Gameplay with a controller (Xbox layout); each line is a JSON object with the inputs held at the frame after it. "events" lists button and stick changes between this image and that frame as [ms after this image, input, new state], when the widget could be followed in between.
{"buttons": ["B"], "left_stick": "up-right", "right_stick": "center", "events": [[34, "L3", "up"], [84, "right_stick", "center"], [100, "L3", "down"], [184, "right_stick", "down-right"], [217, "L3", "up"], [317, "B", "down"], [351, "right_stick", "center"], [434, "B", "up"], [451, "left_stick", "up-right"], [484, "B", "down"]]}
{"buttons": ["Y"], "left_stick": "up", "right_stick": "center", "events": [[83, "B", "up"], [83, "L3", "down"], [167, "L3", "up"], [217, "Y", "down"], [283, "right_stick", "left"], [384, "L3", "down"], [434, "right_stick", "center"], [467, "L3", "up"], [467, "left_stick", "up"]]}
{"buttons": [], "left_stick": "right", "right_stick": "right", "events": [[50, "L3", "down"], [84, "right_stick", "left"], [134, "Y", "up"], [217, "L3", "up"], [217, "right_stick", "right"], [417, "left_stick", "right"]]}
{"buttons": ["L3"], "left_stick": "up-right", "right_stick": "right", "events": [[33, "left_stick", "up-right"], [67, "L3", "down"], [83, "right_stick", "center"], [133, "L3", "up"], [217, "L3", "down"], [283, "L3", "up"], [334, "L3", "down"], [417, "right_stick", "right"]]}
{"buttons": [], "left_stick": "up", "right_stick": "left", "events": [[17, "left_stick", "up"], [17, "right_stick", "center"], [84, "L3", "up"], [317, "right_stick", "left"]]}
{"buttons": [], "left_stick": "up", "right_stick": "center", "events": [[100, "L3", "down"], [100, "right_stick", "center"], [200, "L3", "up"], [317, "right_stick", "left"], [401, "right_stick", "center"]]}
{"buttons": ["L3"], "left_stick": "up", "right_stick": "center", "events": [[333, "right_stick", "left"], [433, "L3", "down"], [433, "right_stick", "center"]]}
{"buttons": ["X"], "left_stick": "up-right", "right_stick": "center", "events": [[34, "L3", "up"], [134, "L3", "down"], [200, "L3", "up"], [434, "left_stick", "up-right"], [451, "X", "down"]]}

======

## Exercise:
Show the lines of the records that include the string "center".

## Solution below:
{"buttons": ["B"], "left_stick": "up-right", "right_stick": "center", "events": [[34, "L3", "up"], [84, "right_stick", "center"], [100, "L3", "down"], [184, "right_stick", "down-right"], [217, "L3", "up"], [317, "B", "down"], [351, "right_stick", "center"], [434, "B", "up"], [451, "left_stick", "up-right"], [484, "B", "down"]]}
{"buttons": ["Y"], "left_stick": "up", "right_stick": "center", "events": [[83, "B", "up"], [83, "L3", "down"], [167, "L3", "up"], [217, "Y", "down"], [283, "right_stick", "left"], [384, "L3", "down"], [434, "right_stick", "center"], [467, "L3", "up"], [467, "left_stick", "up"]]}
{"buttons": ["L3"], "left_stick": "up-right", "right_stick": "right", "events": [[33, "left_stick", "up-right"], [67, "L3", "down"], [83, "right_stick", "center"], [133, "L3", "up"], [217, "L3", "down"], [283, "L3", "up"], [334, "L3", "down"], [417, "right_stick", "right"]]}
{"buttons": [], "left_stick": "up", "right_stick": "left", "events": [[17, "left_stick", "up"], [17, "right_stick", "center"], [84, "L3", "up"], [317, "right_stick", "left"]]}
{"buttons": [], "left_stick": "up", "right_stick": "center", "events": [[100, "L3", "down"], [100, "right_stick", "center"], [200, "L3", "up"], [317, "right_stick", "left"], [401, "right_stick", "center"]]}
{"buttons": ["L3"], "left_stick": "up", "right_stick": "center", "events": [[333, "right_stick", "left"], [433, "L3", "down"], [433, "right_stick", "center"]]}
{"buttons": ["X"], "left_stick": "up-right", "right_stick": "center", "events": [[34, "L3", "up"], [134, "L3", "down"], [200, "L3", "up"], [434, "left_stick", "up-right"], [451, "X", "down"]]}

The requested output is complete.